For Variation B this is calculated as (37, 63). More wider this interval more is the uncertainty. As sample size grows this spread squeezes.
Chance of beating
It represents how likely it is that a variation beats other variation or all other variations. For our 2 variate example we again represent belief in CTR of both variations using probability distributions.
A (in Blue) : Impressions 50 Clicks 20 CTR 40% Credible Interval: (28, 54)
B (in Orange) : Impressions 50 Clicks 25 CTR 50% Credible Interval: (37, 63)

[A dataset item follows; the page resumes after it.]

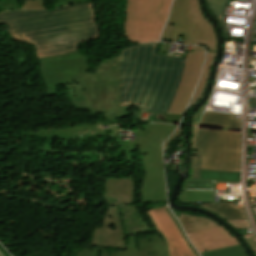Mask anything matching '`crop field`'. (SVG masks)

We cannot assume that B is better. Means are quite separate apart, but there is some overlap between distributions. The credible interval above also highlights this overlap region. To quantify this uncertainty, we calculate the probability of one variation beating another i.e., if you randomly draw a sample for Variation A and for Variation B, what are the chances that the sample from B would have a higher CTR than that of A.

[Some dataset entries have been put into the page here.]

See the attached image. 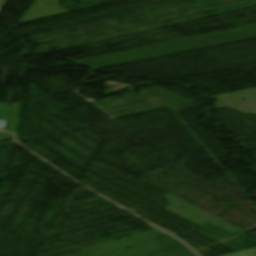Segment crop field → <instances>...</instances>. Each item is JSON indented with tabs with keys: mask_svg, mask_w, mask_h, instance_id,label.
Here are the masks:
<instances>
[{
	"mask_svg": "<svg viewBox=\"0 0 256 256\" xmlns=\"http://www.w3.org/2000/svg\"><path fill=\"white\" fill-rule=\"evenodd\" d=\"M225 256H256V248L241 251L238 253H233Z\"/></svg>",
	"mask_w": 256,
	"mask_h": 256,
	"instance_id": "crop-field-1",
	"label": "crop field"
},
{
	"mask_svg": "<svg viewBox=\"0 0 256 256\" xmlns=\"http://www.w3.org/2000/svg\"><path fill=\"white\" fill-rule=\"evenodd\" d=\"M5 108H6V106L0 105V130H1V127H2V122H3V118H4Z\"/></svg>",
	"mask_w": 256,
	"mask_h": 256,
	"instance_id": "crop-field-2",
	"label": "crop field"
},
{
	"mask_svg": "<svg viewBox=\"0 0 256 256\" xmlns=\"http://www.w3.org/2000/svg\"><path fill=\"white\" fill-rule=\"evenodd\" d=\"M7 0H0V8L3 7V5L6 3Z\"/></svg>",
	"mask_w": 256,
	"mask_h": 256,
	"instance_id": "crop-field-3",
	"label": "crop field"
}]
</instances>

Chance of B beating A = 84 %
Chance of beating all
Suppose we have more than 2 variation
A : Impressions 100 Clicks 15 CTR 15%
B : Impressions 100 Clicks 20 CTR 20%
C : Impressions 100 Clicks 25 CTR 25%
Similar to 2 variates case we can calculate:-
Chance of A beating B & C = 2 %
Chance of B beating A & C = 19 %
Chance of C beating A & B = 78 %
Variates | Impressions> | Clicks | CTR | 95% Credible Interval | Chance of beating all |
A | 100 | 15 | 15% | (9.33, 23.31) | 2% |
B | 100 | 20 | 20% | (13.36, 28.91) | 19% |
C | 100 | 25 | 25% | (17.56, 34.33) | 78% |
What this means for your campaigns
For campaigns with one variation and control
In campaigns where you have 1 variation along with Control Group, if the chances of Variation 1 beating control exceeds 75%, it is established that your campaign communication is helpful in driving your primary conversion goal. We, hence, recommend you remove Control Group and reach out to all users to maximize the campaign coverage and impact.
You can remove them from your running active campaigns by just editing them and setting the Control Group percentage as zero. For single occurrence General Push, you can use this learning for future campaigns of similar nature.
You can see Chances to beat control in your Variation Performance table:
For campaigns with multiple variations
With multiple variations, if the chances of any variation beating all others exceed 75%, it is established that a particular variation is performing better than all the others. We, hence, recommend you to continue only with that variation so that you can maximize campaign impact by sending the most effective message variation.
You can remove other variations from your running active campaigns by just editing and setting other variation percentage as zero. For single occurrence General Push, you can use this learning for future campaigns of similar nature. e.g. for below variation performance, we recommend you to continue with Variation 2 to maximize your campaign CTRs.
A sample campaign may look something like this:>
You might have a question that though Variation 1 has high CVR but we are still recommending to continue with Variation 3? It is because we believe that a message copy contributes to increasing/decreasing your message CTR. Conversions are dependent on a lot many other factors as well. We hence consider a variation to be winning over other variations only if it has a higher CTR.